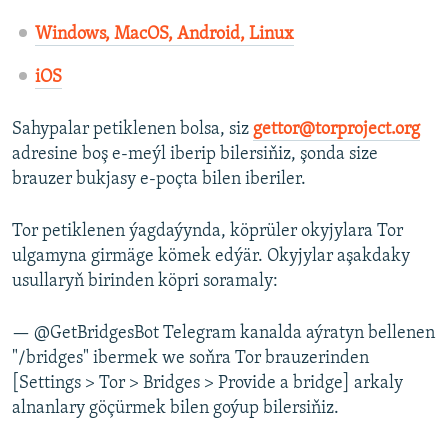
Windows, MacOS, Android, Linux
iOS
Sahypalar petiklenen bolsa, siz
gettor@torproject.org
adresine boş e-meýl iberip bilersiňiz, şonda size
brauzer bukjasy e-poçta bilen iberiler.
Tor petiklenen ýagdaýynda, köprüler okyjylara Tor
ulgamyna girmäge kömek edýär. Okyjylar aşakdaky
usullaryň birinden köpri soramaly:
— @GetBridgesBot Telegram kanalda aýratyn bellenen
"/bridges" ibermek we soňra Tor brauzerinden
[Settings > Tor > Bridges > Provide a bridge] arkaly
alnanlary göçürmek bilen goýup bilersiňiz.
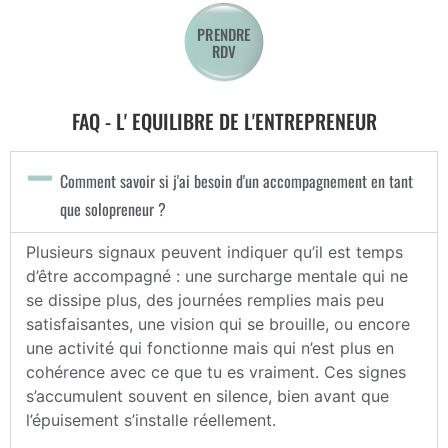
PRENDRE
RDV
FAQ - L' EQUILIBRE DE L'ENTREPRENEUR
Comment savoir si j'ai besoin d'un accompagnement en tant
que solopreneur ?
Plusieurs signaux peuvent indiquer qu’il est temps
d’être accompagné : une surcharge mentale qui ne
se dissipe plus, des journées remplies mais peu
satisfaisantes, une vision qui se brouille, ou encore
une activité qui fonctionne mais qui n’est plus en
cohérence avec ce que tu es vraiment. Ces signes
s’accumulent souvent en silence, bien avant que
l’épuisement s’installe réellement.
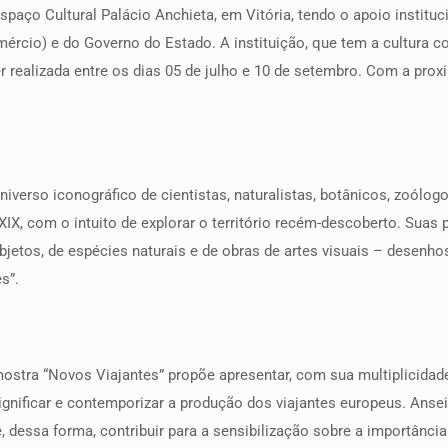
spaço Cultural Palácio Anchieta, em Vitória, tendo o apoio institu
mércio) e do Governo do Estado. A instituição, que tem a cultura 
er realizada entre os dias 05 de julho e 10 de setembro. Com a prox
iverso iconográfico de cientistas, naturalistas, botânicos, zoólog
 XIX, com o intuito de explorar o território recém-descoberto. Sua
bjetos, de espécies naturais e de obras de artes visuais – desenhos
s”.
 a mostra “Novos Viajantes” propõe apresentar, com sua multiplicid
ssignificar e contemporizar a produção dos viajantes europeus. Anse
e, dessa forma, contribuir para a sensibilização sobre a importância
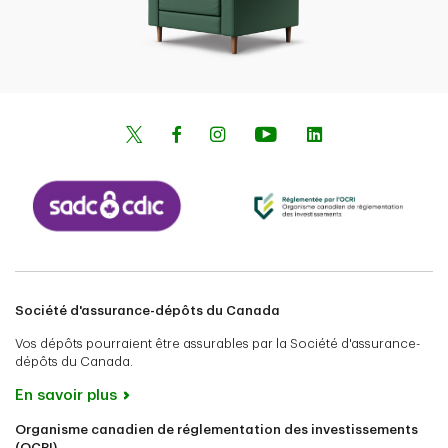
Société d'assurance-dépôts du Canada
Vos dépôts pourraient être assurables par la Société d'assurance-
dépôts du Canada.
En savoir plus
Organisme canadien de réglementation des investissements
(OCRI)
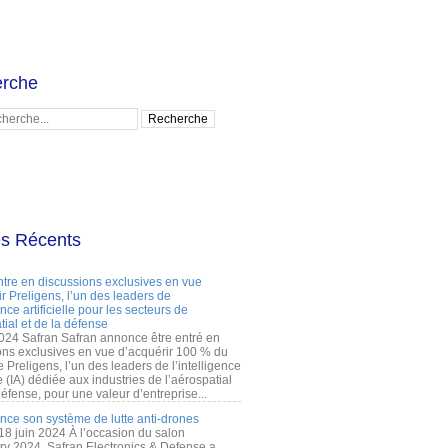
rche
es Récents
ntre en discussions exclusives en vue
r Preligens, l’un des leaders de
gence artificielle pour les secteurs de
tial et de la défense
2024 Safran Safran annonce être entré en
ons exclusives en vue d’acquérir 100 % du
e Preligens, l’un des leaders de l’intelligence
lle (IA) dédiée aux industries de l’aérospatial
défense, pour une valeur d’entreprise...
ance son système de lutte anti-drones
 18 juin 2024 À l’occasion du salon
ry 2024, Safran Electronics & Defense a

---*---

• **TRY IT**
Tally each line above that includes "petiklenen". Reply with the total only.

• **WRITTEN SOLUTION**
2